Last year I crunched a bunch of numbers to come up with the perfect answer to the question on everyone’s minds: How could Brown, Gray and Bergeron divvy up the carries for optimal production.

It was a cute exercise, but pretty stupid in hindsight. There’s no perfect model. No matter how many Excel spreadsheets you produce, there’s just no accounting for injuries. Dividing up carries never became the hot-button issue we expected for Texas in 2012 because there were few times when all three backs were healthy and ready to play.

Gray stepped up when Brown was sidelined. Bergeron battled ailments throughout the season. When Brown came back, either there weren’t carries to be had or he wasn’t fully ready for them. A bit puzzling, yes, but a relative non-issue compared to Texas’ other problems last season.

Going into 2013, a division of labor that makes sense to me is 50% Gray, 20% Brown, 15% Daje Johnson/speed weapons and 15% Bergeron. There’s no doubt in my mind that Gray is the best feature back in the program from an all-around standpoint, and he has a chance to become a valued asset as a receiver out of the backfield as well.

But when you have three backs, there’s no need for excess fatigue. Gray shouldn’t need to carry the ball 30 times in a game this fall. He might not come close to touching 25. If Brown can stay healthy for 13 games, he’s still got a chance to be a potent weapon, and Bergeron will still get what he needs in short- and medium-yardage situations.

William Wilkerson

Gray doesn’t want a lot of carries. He wants his fair share of them but I can’t imagine he’s daydreaming of 20-plus carries a game.

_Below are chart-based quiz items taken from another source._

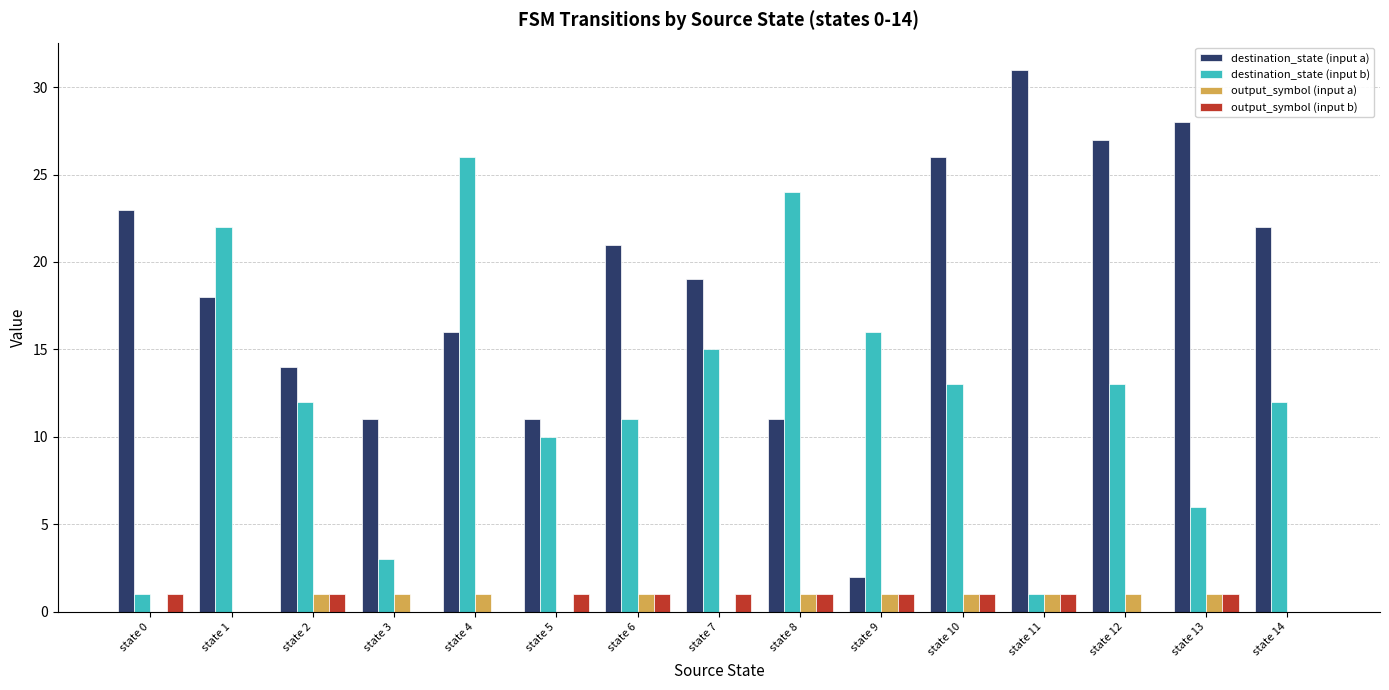

Where does the destination_state (input a) series first go above 19?

state 0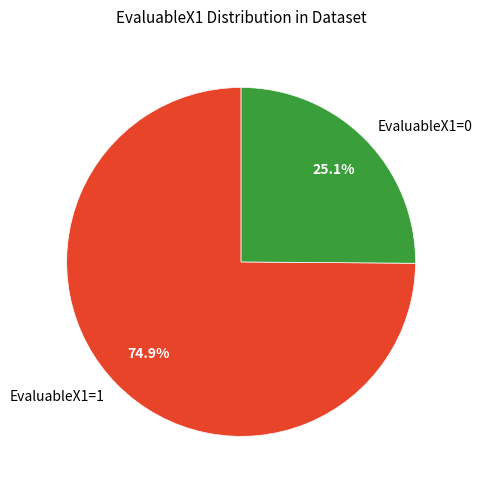

What is the smallest slice in the pie chart?

EvaluableX1=0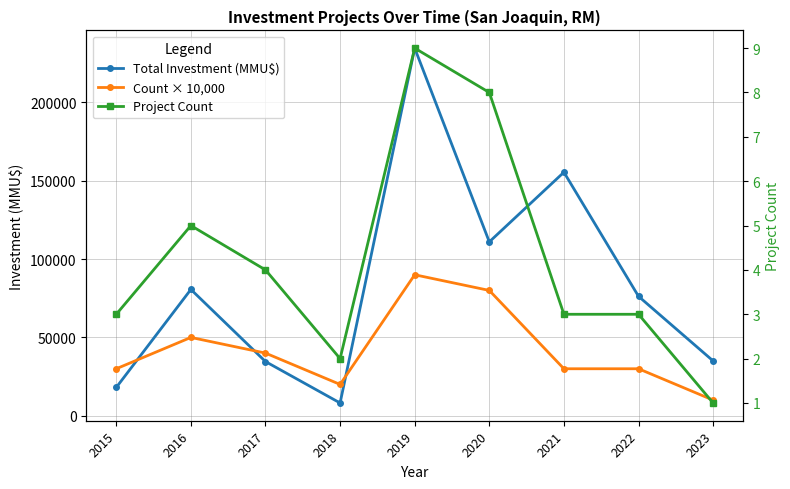

What is the value of the Total Investment (MMU$) point at the 2nd from the left?

80634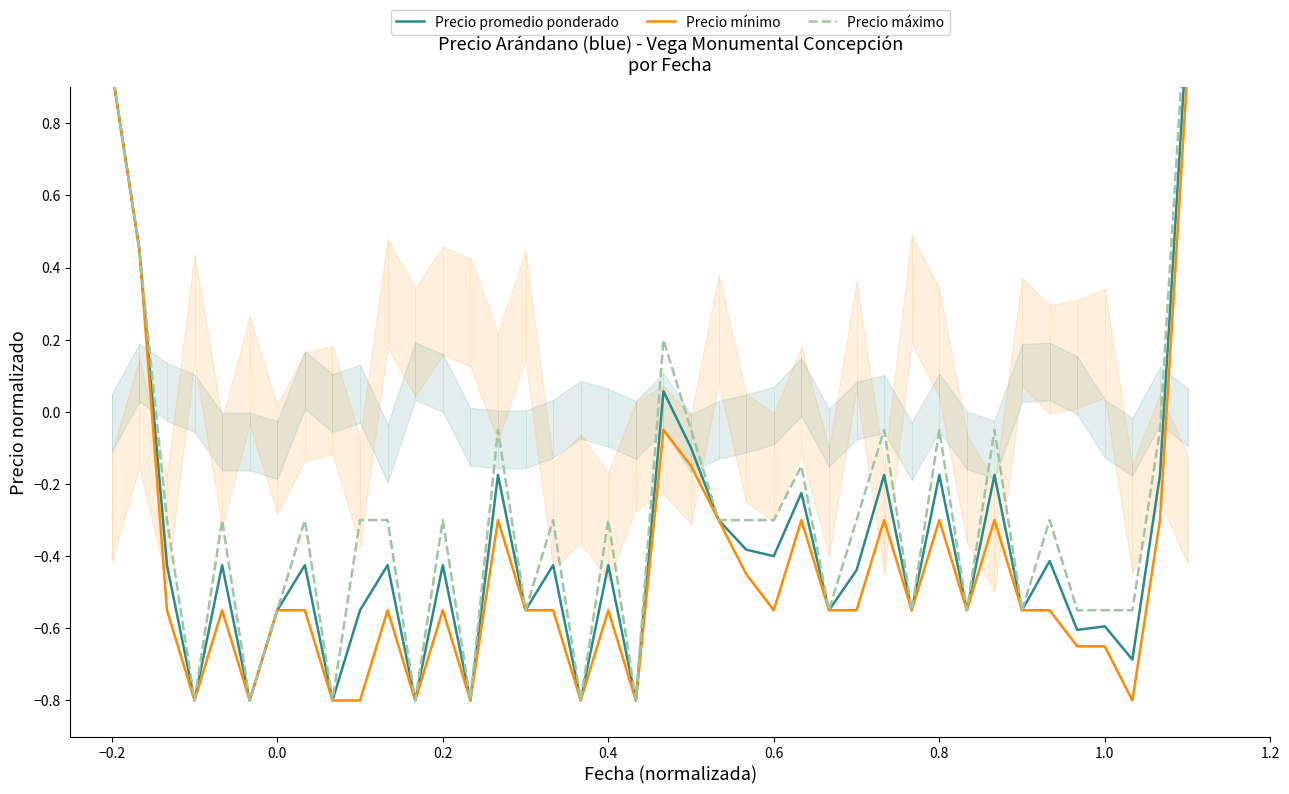

Which series has the largest Y range (max minus min)?

Precio máximo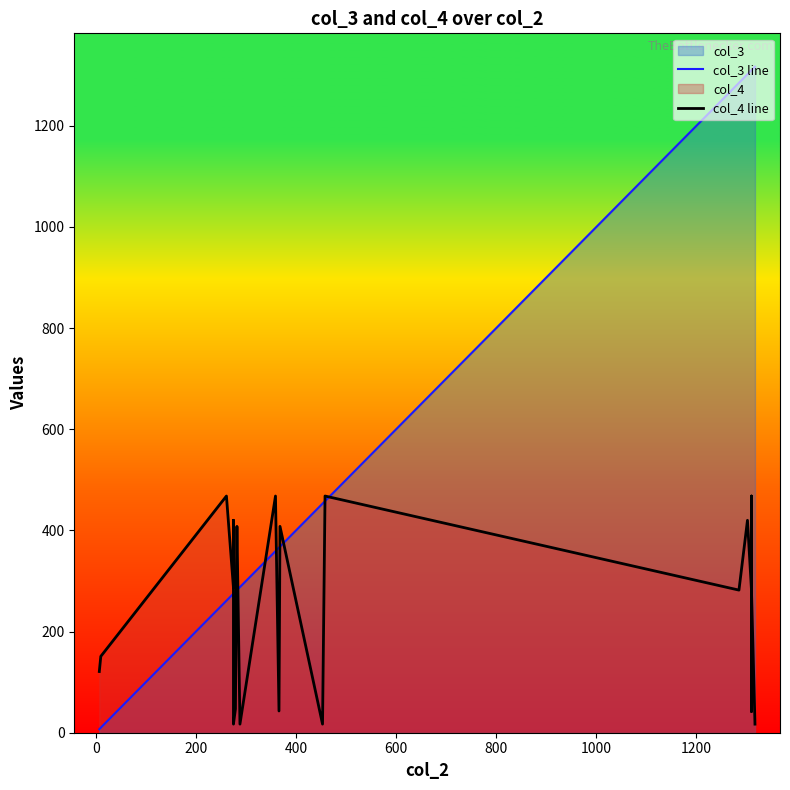

Rank the series by their maximum value, from lowest to highest.

col_4 line, col_3 line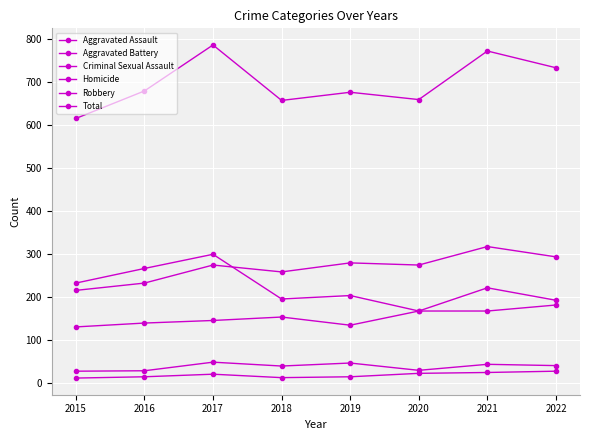

At which label does Criminal Sexual Assault reach its minimum?

2015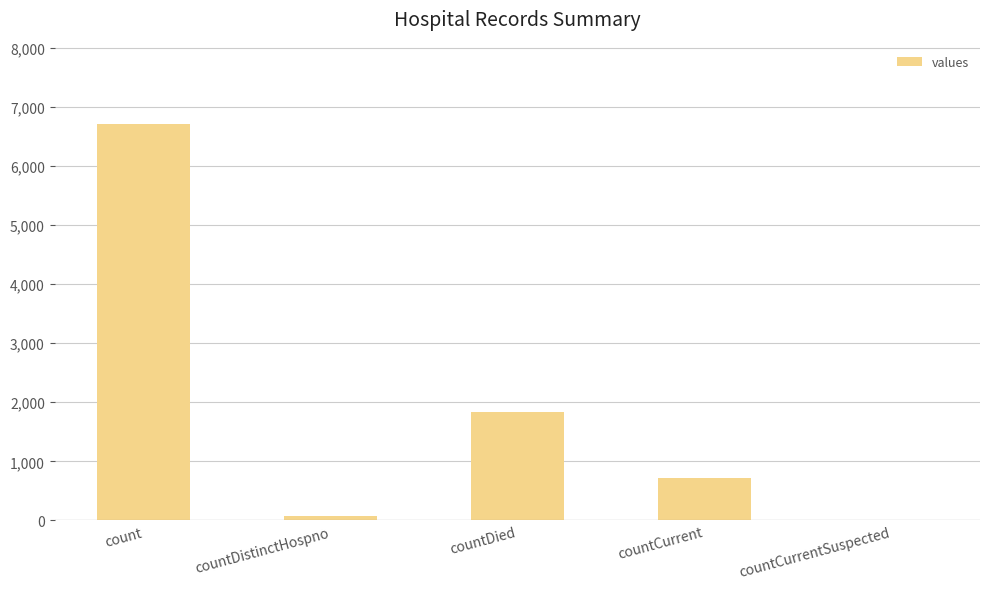

Where is the data nearest to the value 3357?

countDied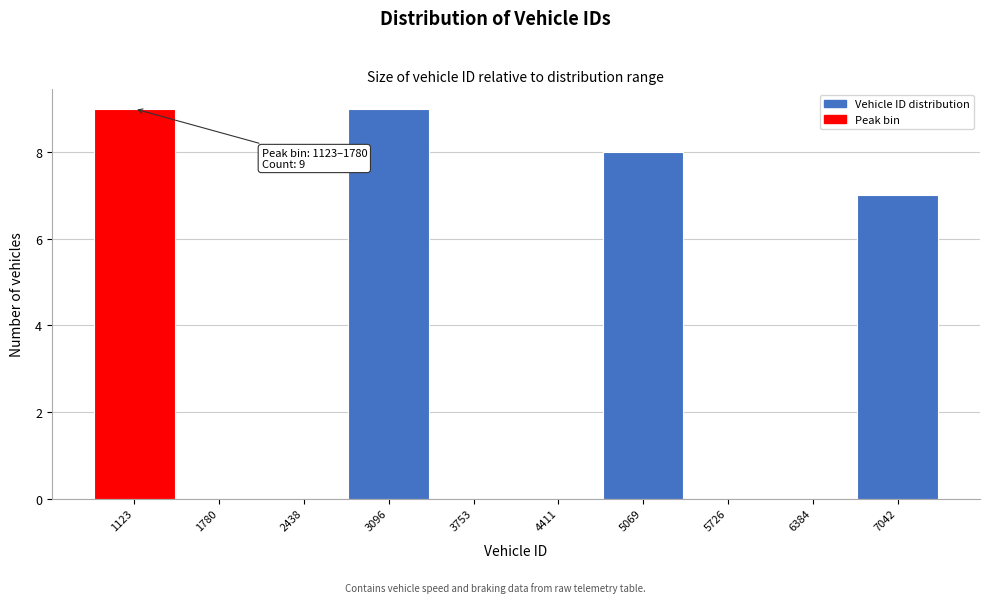

Reading left to right, what are all the values shown in this chart?

1123=9	1780=0	2438=0	3096=9	3753=0	4411=0	5069=8	5726=0	6384=0	7042=7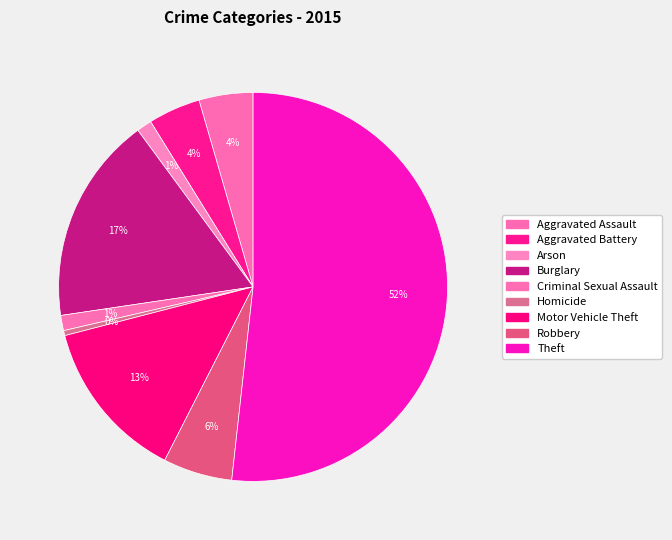

To the nearest percent, what is the difference between the Homicide and Aggravated Battery slice percentages?

4%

That’s not what he came to Texas for.

In fact, one reason he liked the Longhorns so much was because of the running backs already in place that he knew would take some of the burden off of him.

Let’s not forget that he finished fourth all-time in carries for a high school running back with 1,205. He wants to save some tread on those tires for the NFL.

So assuming all three are healthy -- and we all know what happens when you assume -- Gray should get anywhere from 15 to 18 rushes per game, Brown 10 to 13 RPG, Bergeron 4 to 7 RPG, and Daje Johnson/Jalen Overstreet anywhere from 2 to 6 RPG.

Remember that David Ash will also look to run more this season, as Major Applewhite encouraged him to do in the Alamo Bowl. Most of those will likely come out of passing downs but he should have more of an impact on the running game this season than in years past.